Пример 1. Утилизацию кулинарного жира проводят путем периодического выращивания штамма Serratia species ИБ 3-1 в колбах на качалке (160 об/мин), объем среды 100 мл. Состав минеральной среды, г/л: соевая мука - 25; дрожжевой экстракт - 40; К₂HPO₄ - 5,0; (NH₄)₂SO₄ - 1,0; рН среды 7,0; температура выращивания 28°С. Время выращивания 49 часов. Исходное содержание кулинарного жира составляет 1 мас.%. Оценку роста бактерий проводили микроскопированием на твердой (агаризованной) питательной среде. Степень деструкции твердых жиров определяли весовым методом с использованием процесса экстракции. По окончании процесса ферментации штамма Serratia species ИБ 3-1 титр бактерий в культуральной жидкости составил 3,0·10⁹ КОЕ/мл, а деструкция кулинарного жира - 100%.

Пример 2. Аналогично примеру 1 утилизацию свиного жира проводят путем периодического выращивания штамма Serratia species ИБ 3-1 в колбах на качалке при параметрах процесса и составе питательной среды, приведенным в примере 1. Время выращивания 46 часов. Исходное содержание свиного жира составляет 1 мас.%. По окончании процесса ферментации штамма Serratia species ИБ 3-1 титр бактерий в культуральной жидкости составил 4,0·10⁹ КОЕ/мл, а деструкция свиного жира - 100%.

Пример 3. Аналогично примеру 1 утилизацию говяжьего жира проводят путем периодического выращивания штамма Serratia species ИБ 3-1 в колбах на качалке при параметрах процесса и составе питательной среды, приведенным в примере 1. Время выращивания 92 часа. Исходное содержание говяжьего жира составляет 1 мас.%. По окончании процесса ферментации штамма Serratia species ИБ 3-1 титр бактерий в культуральной жидкости составил 3,0·10⁹ КОЕ/мл, а деструкция говяжьего жира - 90%.

Результаты экспериментов, приведенные в примерах 1-3, свидетельствуют о высокой эффективности процесса биодеструкции твердых жиров животного и растительного происхождения под действием липолитических ферментов, продуцируемых штаммом Serratia species ИБ 3-1.

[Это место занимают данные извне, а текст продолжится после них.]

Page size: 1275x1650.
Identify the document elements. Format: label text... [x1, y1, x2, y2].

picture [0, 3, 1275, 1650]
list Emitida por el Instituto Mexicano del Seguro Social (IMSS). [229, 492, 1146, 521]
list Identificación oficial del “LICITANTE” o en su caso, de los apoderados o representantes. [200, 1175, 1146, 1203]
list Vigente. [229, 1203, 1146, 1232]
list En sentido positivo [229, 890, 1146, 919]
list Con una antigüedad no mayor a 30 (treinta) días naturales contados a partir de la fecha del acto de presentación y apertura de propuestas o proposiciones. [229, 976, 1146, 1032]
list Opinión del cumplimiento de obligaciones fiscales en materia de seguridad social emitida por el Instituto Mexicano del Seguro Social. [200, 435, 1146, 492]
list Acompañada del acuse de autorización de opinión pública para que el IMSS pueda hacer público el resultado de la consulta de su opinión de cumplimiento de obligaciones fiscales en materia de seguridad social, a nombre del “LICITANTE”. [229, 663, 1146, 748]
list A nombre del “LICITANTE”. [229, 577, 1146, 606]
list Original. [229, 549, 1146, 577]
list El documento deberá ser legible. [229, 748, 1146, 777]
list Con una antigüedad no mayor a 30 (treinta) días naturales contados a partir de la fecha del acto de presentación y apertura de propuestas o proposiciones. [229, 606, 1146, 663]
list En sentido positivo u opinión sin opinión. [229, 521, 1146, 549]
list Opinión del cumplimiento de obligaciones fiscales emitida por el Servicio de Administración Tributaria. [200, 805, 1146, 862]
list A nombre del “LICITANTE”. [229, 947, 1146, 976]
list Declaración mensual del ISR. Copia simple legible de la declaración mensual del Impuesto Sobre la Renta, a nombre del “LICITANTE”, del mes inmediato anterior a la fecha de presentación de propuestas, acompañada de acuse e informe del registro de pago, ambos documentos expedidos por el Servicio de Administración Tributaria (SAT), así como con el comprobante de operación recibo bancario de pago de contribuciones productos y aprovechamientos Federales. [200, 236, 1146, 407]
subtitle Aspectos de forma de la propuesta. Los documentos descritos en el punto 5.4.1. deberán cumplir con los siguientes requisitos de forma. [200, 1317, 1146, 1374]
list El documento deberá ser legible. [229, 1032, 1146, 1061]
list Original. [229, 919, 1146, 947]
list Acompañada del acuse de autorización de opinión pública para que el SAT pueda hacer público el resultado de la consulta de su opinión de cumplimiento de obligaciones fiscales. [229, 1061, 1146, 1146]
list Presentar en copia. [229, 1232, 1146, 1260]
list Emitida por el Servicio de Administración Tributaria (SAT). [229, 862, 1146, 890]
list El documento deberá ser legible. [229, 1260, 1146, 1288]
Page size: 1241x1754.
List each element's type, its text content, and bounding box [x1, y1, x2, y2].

Таким образом, получен штамм Serratia species ИБ 3-1, обладающий высокой липолитической активностью, который может быть использован в качестве основы биопрепарата для биологической очистки сточных вод или канализационных систем от жиров.

Список литературы

1. А.С. СССР 1581742 А1, опубл. 30.07.90.

2. А.С. СССР 1726513 А1, опубл. 15.04.92.

3. Р.Rapp. Production, regulation and some properties of lipase activity from Fusarium oxysporum f. sp. vasinfectum // Enzyme and Microbial Technology. - 1995. - V.17. - P.832-838.

4. A.C. СССР 1454852 А1, опубл. 30.01.89.

5. Башкатова Н.А., Северина Л.О. Влияние условий культивирования на биосинтез липазы у Serratia marcescens // Микробиология. - 1979. - Т.68, вып.5. - С.826.

6. Патент RU 2148645 С1, опубл. 10.05.2000.

Штамм бактерий Serratia species KM ИБ УНЦ РАН ИБ 3-1 - продуцент липазы.